Clubbers are avoiding NYE chaos by delaying their celebrations for a day
New Year’s Eve? Forget about it. For tens of thousands of clubbers up and down the country, the party will only truly start on New Year’s Day. From London and Bristol to Manchester and Glasgow, the traditional end-of-year night out is being ditched in favour of a more exclusive and laid-back alternative.
What was once just a day for recovering from the night before is fast becoming big business for party organisers, as many people look to avoid the travel chaos and strict ticketing policies of New Year’s Eve.

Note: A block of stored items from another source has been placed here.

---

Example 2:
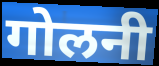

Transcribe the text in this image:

गोलनी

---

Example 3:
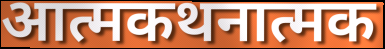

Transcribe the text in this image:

आत्मकथनात्मक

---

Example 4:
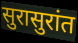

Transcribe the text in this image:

सुरासुरांत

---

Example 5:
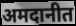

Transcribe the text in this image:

अमदानीत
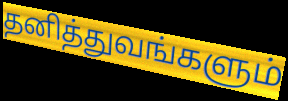
தனித்துவங்களும்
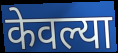
केवल्या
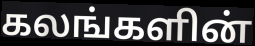
கலங்களின்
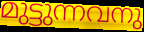
മുട്ടുന്നവനു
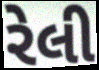
રેલી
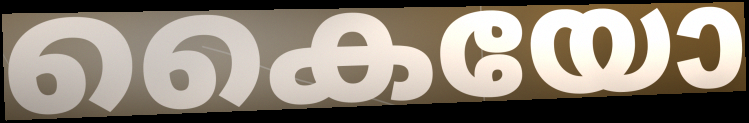
കൈയോ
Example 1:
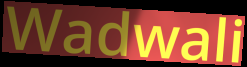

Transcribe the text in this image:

Wadwali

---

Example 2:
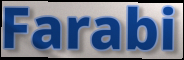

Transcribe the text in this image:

Farabi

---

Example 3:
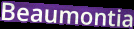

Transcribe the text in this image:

Beaumontia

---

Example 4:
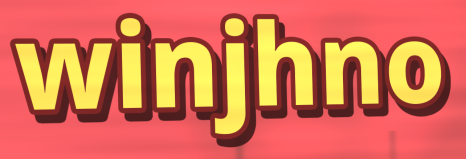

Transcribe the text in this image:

winjhno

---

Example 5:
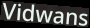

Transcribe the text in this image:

Vidwans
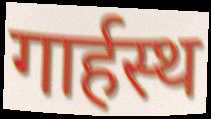
गार्हस्थ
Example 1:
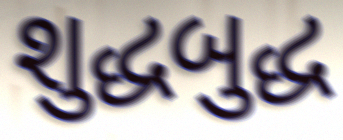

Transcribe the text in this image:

શુદ્ધબુદ્ધ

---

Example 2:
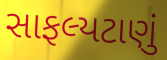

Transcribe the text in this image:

સાફલ્યટાણું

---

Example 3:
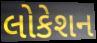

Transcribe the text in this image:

લોકેશન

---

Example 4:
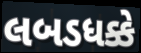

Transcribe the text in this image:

લબડધક્કે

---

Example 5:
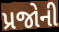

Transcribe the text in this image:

પ્રજોની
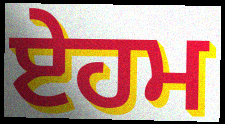
ਏਹਮ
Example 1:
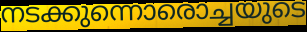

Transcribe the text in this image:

നടക്കുന്നൊരൊച്ചയുടെ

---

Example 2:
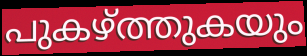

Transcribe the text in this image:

പുകഴ്ത്തുകയും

Among the pioneers of daytime revelry are DJs James Priestley and Giles Smith, who founded Secretsundaze as a daytime party brand in the early 2000s, bringing Balearic terrace culture to rooftop parties in Peckham, south-east London. This year, after more than a decade of throwing New Year’s Eve parties, the pair are ditching this format in favour of a New Year’s Day shindig.
“It’s something we have considered doing for the last six years or so but we’ve only just gone for it,” said Priestley. “We fancied a change, and we think the crowd you get on New Year’s Day is better – it’s a bit more alternative.”

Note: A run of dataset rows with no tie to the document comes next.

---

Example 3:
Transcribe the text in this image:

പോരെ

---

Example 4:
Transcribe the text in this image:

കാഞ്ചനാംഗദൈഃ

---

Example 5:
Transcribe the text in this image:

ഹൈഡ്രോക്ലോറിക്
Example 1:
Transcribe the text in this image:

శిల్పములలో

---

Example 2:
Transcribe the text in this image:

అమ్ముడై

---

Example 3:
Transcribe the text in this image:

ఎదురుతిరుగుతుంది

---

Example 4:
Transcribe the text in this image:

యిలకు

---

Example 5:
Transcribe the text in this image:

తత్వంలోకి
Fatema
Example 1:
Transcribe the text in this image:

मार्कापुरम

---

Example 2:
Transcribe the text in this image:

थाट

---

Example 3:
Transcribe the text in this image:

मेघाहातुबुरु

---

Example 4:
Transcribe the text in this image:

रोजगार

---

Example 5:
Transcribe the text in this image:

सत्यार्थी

Despite not being the last night of the year, Smith says there’s just as much reason to celebrate. “It’s still the beginning of a new year so it’s definitely a time to party. Plus, we’ve got Berghain [a Berlin club] resident Efdemin and Detroit’s Patrice Scott, so it’s going to be extra special.”

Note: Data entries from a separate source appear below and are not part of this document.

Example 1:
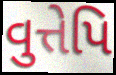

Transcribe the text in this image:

વુત્તેપિ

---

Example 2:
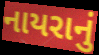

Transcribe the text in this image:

નાયરાનું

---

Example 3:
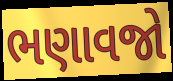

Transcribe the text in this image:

ભણાવજો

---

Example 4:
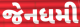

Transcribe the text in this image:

જેનધમી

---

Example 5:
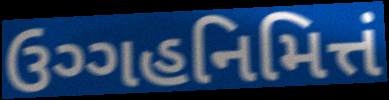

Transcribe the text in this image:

ઉગ્ગહનિમિત્તં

Sam Kandel is co-founder and programmer of Manchester’s biggest nightclub, the Warehouse Project. He says that since the first New Year’s Day party in 2006 the event has become bigger and better. “It wasn’t quite such a big thing when it started out but now it’s one of the main events of the year. There is something exciting about the first: it feels like you’re celebrating the year you are about to have, rather than the year that’s just been.”
At Motion in Bristol, where the New Year’s Day party kicks off at 6pm, the line-up includes Dixon, a leading European DJ, and the Detroit-raised DJ Magda. Organisers say their New Year’s Day alternative is growing in popularity. “This is the fourth year we’ve held one and, from our experience, more people than ever are opting to party the following day,” said promoter Zeina Raad.
“Many clubbers feel New Year’s Eve has been an anticlimax for a while now, and this year, the way the dates have fallen means you get a good few days off to recover, which is a double bonus,” said Raad.
Kandel agreed, adding: “New Year’s Eve is historically the biggest night out of the year and so it attracts an audience who don’t go out that often. By contrast, New Year’s Day is the time when all the people who were working the night before can really let their hair down. It’s a different crowd.”
For partygoers like Jessica Taylor, 29, from London, staying in on New Year’s Eve is a no-brainer. “Taxis are twice the price, the tubes are packed and there is too much pressure to have a great night,” she said. “I’m going to two parties on New Year’s Day instead, that’s the plan anyway. It’s more relaxed, it’s easier to get tickets last minute, and I think it’s more positive – you’re starting the new year off sober rather than feeling hungover.”
Although the tickets may be slightly cheaper, organisers say it can be just as expensive to throw a party on New Year’s Day. “The DJs are just as in demand as they are the night before – some have numerous offers from all over the world, and many play for the highest bidder so promoters still have to pay high fees,” said Smith.
“Most staff are still getting paid a higher rate on New Year’s Day, too, and securing the venue is no less hard – just check the listings in Time Out or Resident Advisor to see that there are probably more house and techno parties this New Year’s Day than there are on New Year’s Eve.”
So, if the party people aren’t “out” this New Year’s Eve, what will they be doing on the night? “We have been in clubs playing every New Year’s Eve since 2002 so we’re going to swerve them this year in favour of a dinner at home with friends,” said Priestley.
“We certainly won’t be in the queue for the cloakroom somewhere. That’s one thing we’re sure of.”